――――あなたのおっしゃる事は正しい。
――――非の打ち所もなく輝きに満ちている。
――――しかし、すべての人があなたの言うように出来るわけではなく、
――――すべての人があなたの言うように望んでいるわけでもない。
――――だからこそ貴方は、先ほどのあなたの信念を曲げず、そうあれかしと祈り続けるのでしょう。
――――ならばボクは、そう出来なかった者のために生きる。
――――そうしたくない者のために生きる。
――――無知な者のために
――――愚かな者のために
――――怠けたい者のために
――――虐げたい者のために
――――辱めたい者のために
――――殺したい者のために
――――人と人の間に生きる人間で居られない者の為に、戦う。
――――彼らの正直で純粋で救い用のない心の為に生きる。
――――あなたの祈りが届かぬ所にも幸福が満ちるように。
――――何より、ボク自身に救われる権利があると証明する為に。
まだわたしが見習いだった頃、師匠の仕事には何度も同行していたのですが、師匠が本当に感情を露わにしたのは本当に少なかったのです。

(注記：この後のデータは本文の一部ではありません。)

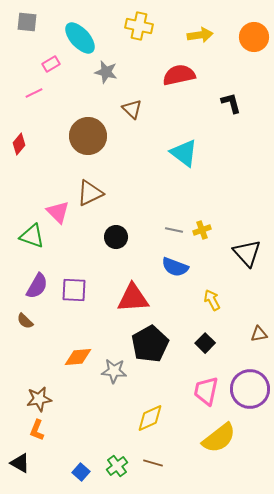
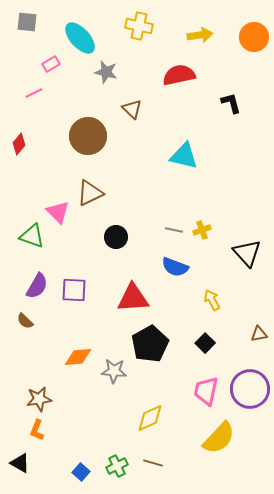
cyan triangle at (184, 153): moved 3 px down; rotated 24 degrees counterclockwise
yellow semicircle at (219, 438): rotated 9 degrees counterclockwise
green cross at (117, 466): rotated 10 degrees clockwise
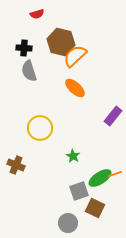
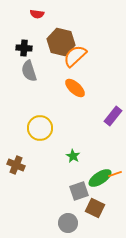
red semicircle: rotated 24 degrees clockwise
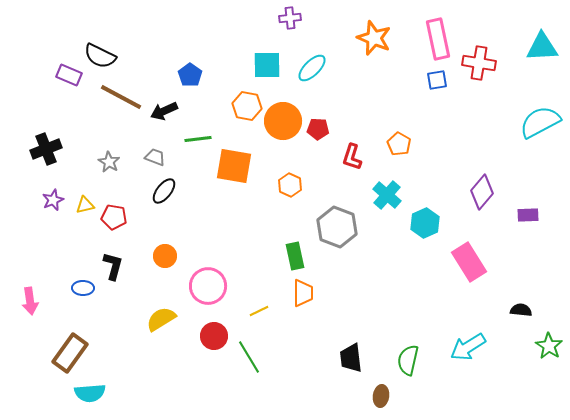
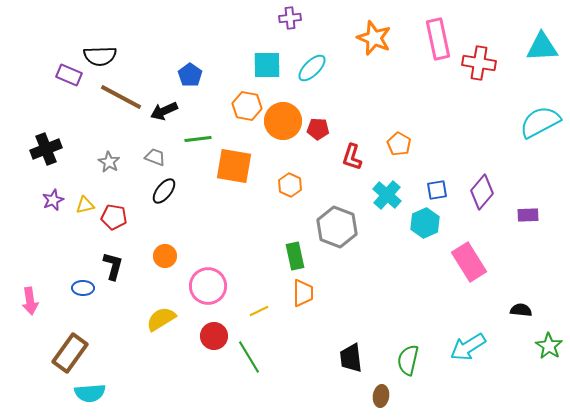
black semicircle at (100, 56): rotated 28 degrees counterclockwise
blue square at (437, 80): moved 110 px down
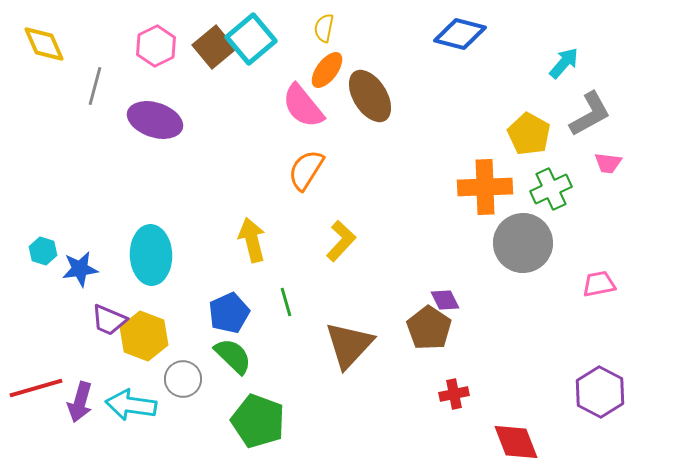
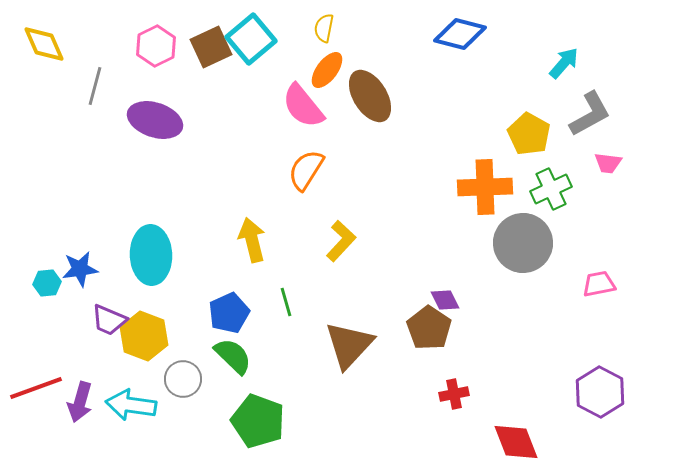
brown square at (214, 47): moved 3 px left; rotated 15 degrees clockwise
cyan hexagon at (43, 251): moved 4 px right, 32 px down; rotated 24 degrees counterclockwise
red line at (36, 388): rotated 4 degrees counterclockwise
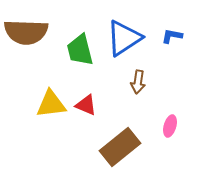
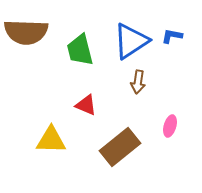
blue triangle: moved 7 px right, 3 px down
yellow triangle: moved 36 px down; rotated 8 degrees clockwise
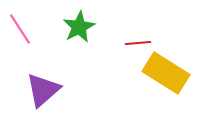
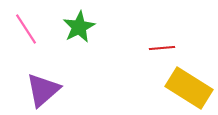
pink line: moved 6 px right
red line: moved 24 px right, 5 px down
yellow rectangle: moved 23 px right, 15 px down
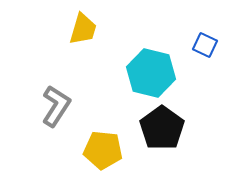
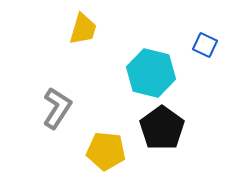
gray L-shape: moved 1 px right, 2 px down
yellow pentagon: moved 3 px right, 1 px down
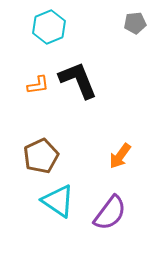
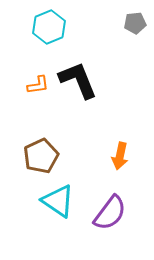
orange arrow: rotated 24 degrees counterclockwise
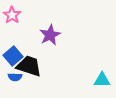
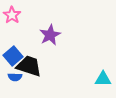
cyan triangle: moved 1 px right, 1 px up
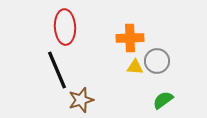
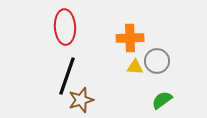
black line: moved 10 px right, 6 px down; rotated 42 degrees clockwise
green semicircle: moved 1 px left
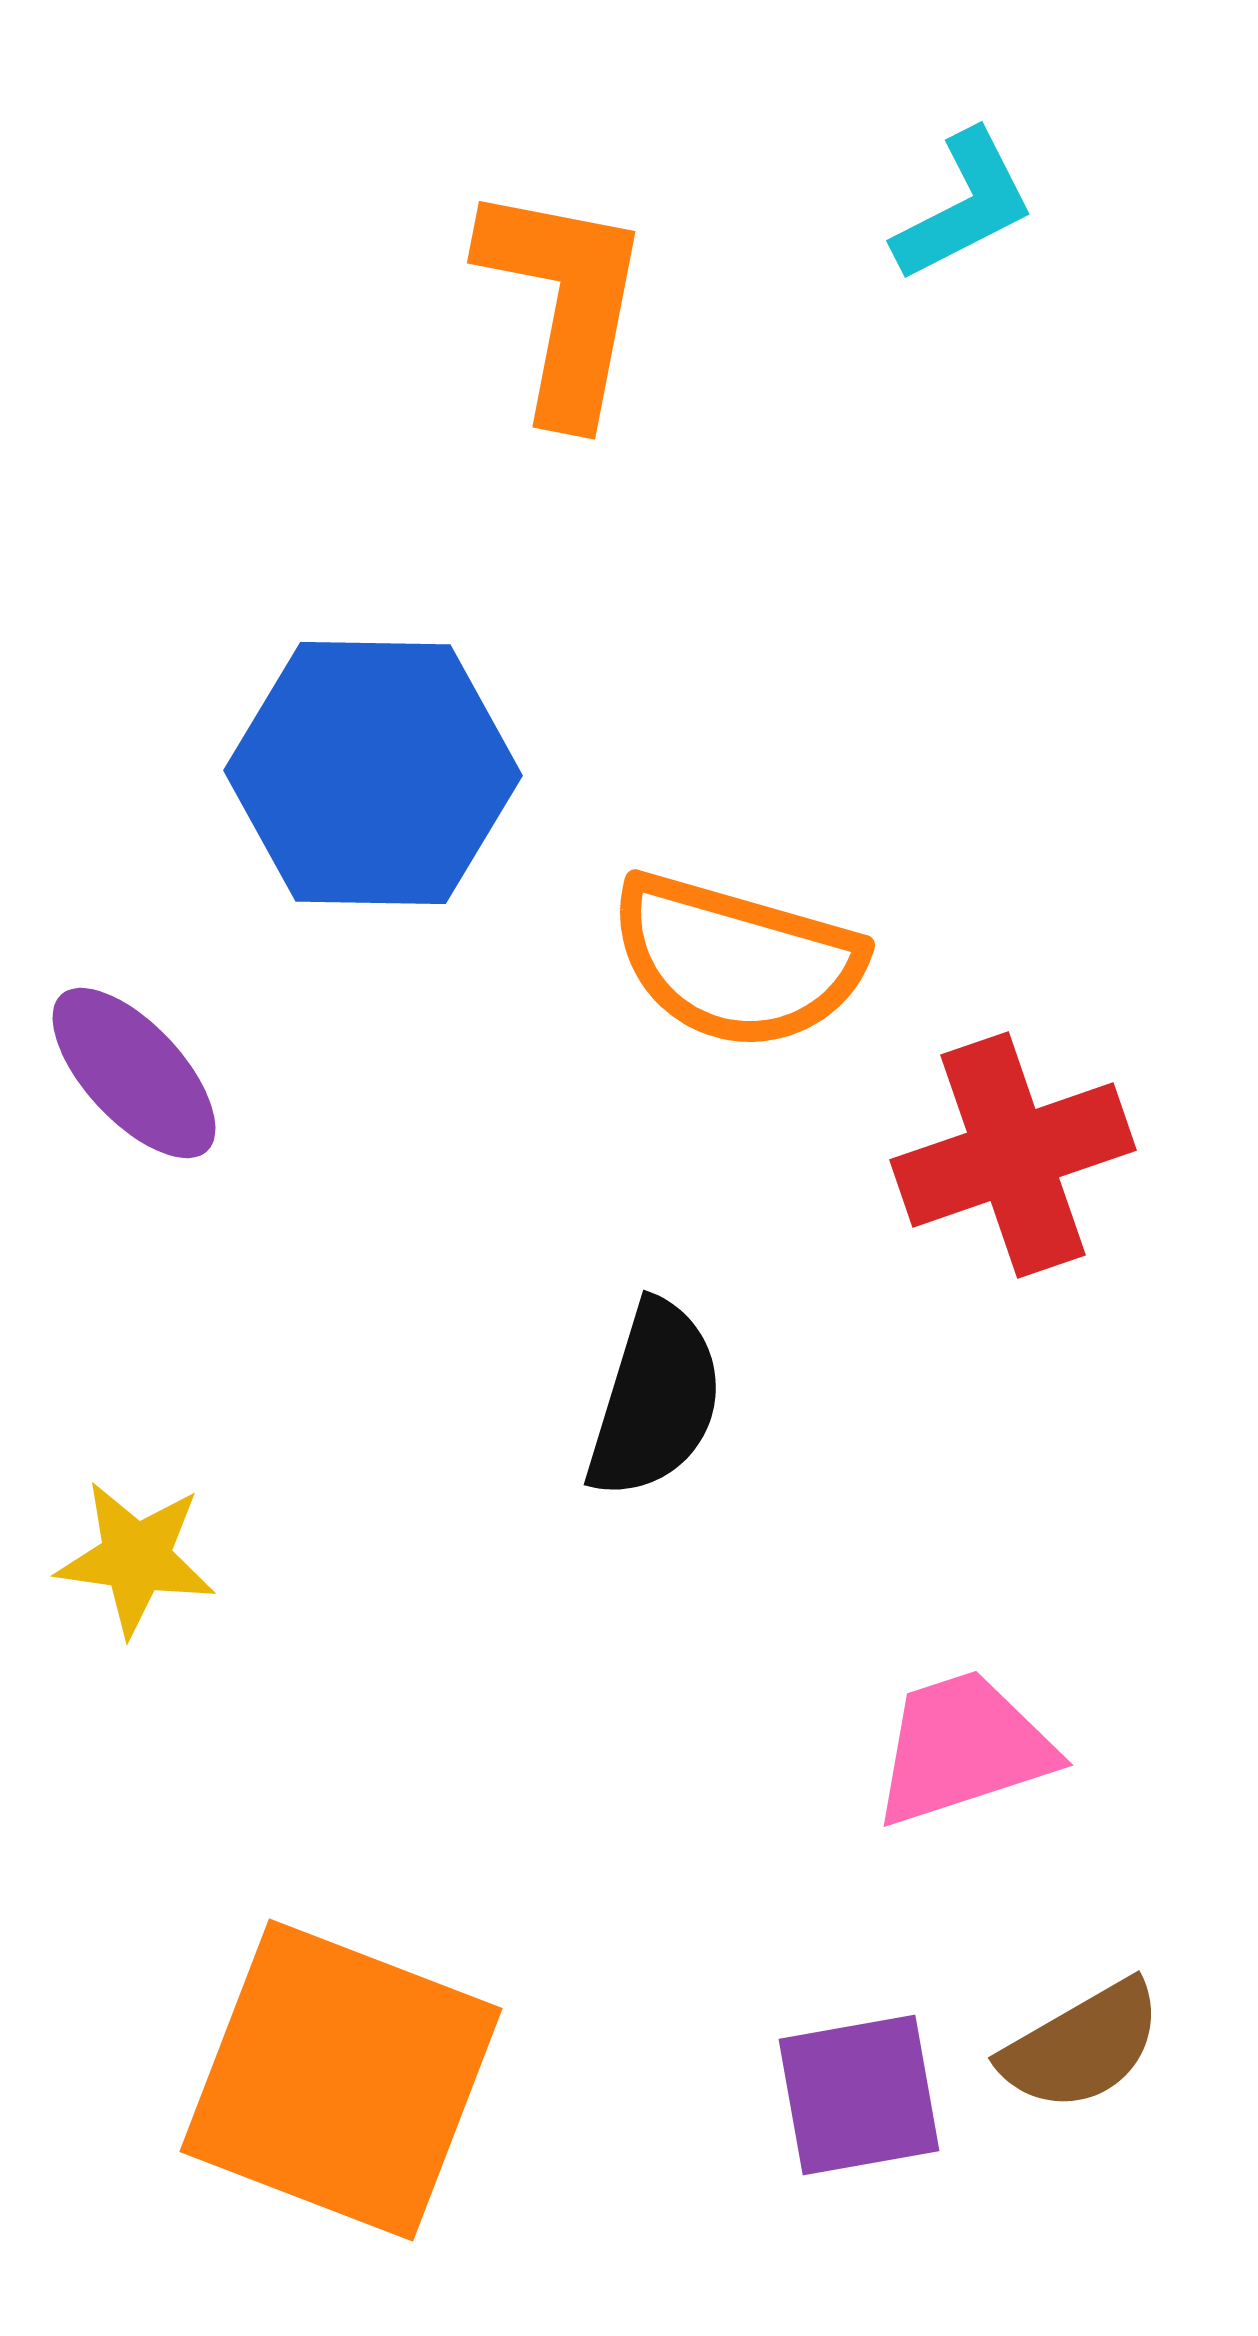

何が師匠の逆鱗に触れたのかは今でもわかりませんが、その時の師匠は、冒頭のような長台詞を流暢にしゃべりました。
芝居がかっていて嘘臭く感じた一方で、精一杯の理性でなんとか芝居がかった嘘臭さを出そうとしているようにも見え、師匠の語る言葉が心からのものであると感じました。
わがままが叶いますように。
苦労をしませんように。
他人のことなんか知ったことではない。
このような思いは普遍性を持ちます。
「万人が我儘を求めているのに、どうしてそれを我慢しなければならないのだろう?」
そう思うこともあります。
我儘こそが飯の種であるヤクザ稼業のわたしだから余計に。
もちろん誰も彼もがそうしたら社会が成り立たないから、というのは頭では理解しています。
けれど。
何故性欲のままに相手をとっかえひっかえしたら責められるのだろう。
何故性欲のままに相手をとっかえひっかえするようなクズを殺してはいけないのだろう。
何故働きたくないのに働かなければいけないのだろう。
何故働かないような奴を生かさなければいけないのだろう。
何故全ての望みは矛盾をはらんで、一度に叶えることが出来ないのだろう。
ここでいう『何故』とは、「理由を知りたい」という意味ではなく「そうあれかし」という意味の反語的な意味です。
アルコールを入れるとわたしは利己的になります。
誰かの目を気にする気持ちが薄れ、自分の中にある様々なペルソナや思想がむき出しになります。ヒューガルテン旨い。もう一本。
見下す権利を。
踏みにじる権利を。
見下されない保証を。
いつでも被害者でいられる保証を。
罪悪感を感じない心を。
優越感に満ちた心を。
わたしの人生のすべてはこうした暗くて正直な望みを叶えるためだけにある筈なのに、どうして今も尚それは叶わぬままなのか。叶えよ。
サンダーが今トイレに起きてきました。
パジャマのズボンとパンツをずらして便座に座らせたとき、わたしはこの暗黒の誠実さを忘れて一体何を思っていたのか。思い出せないのです。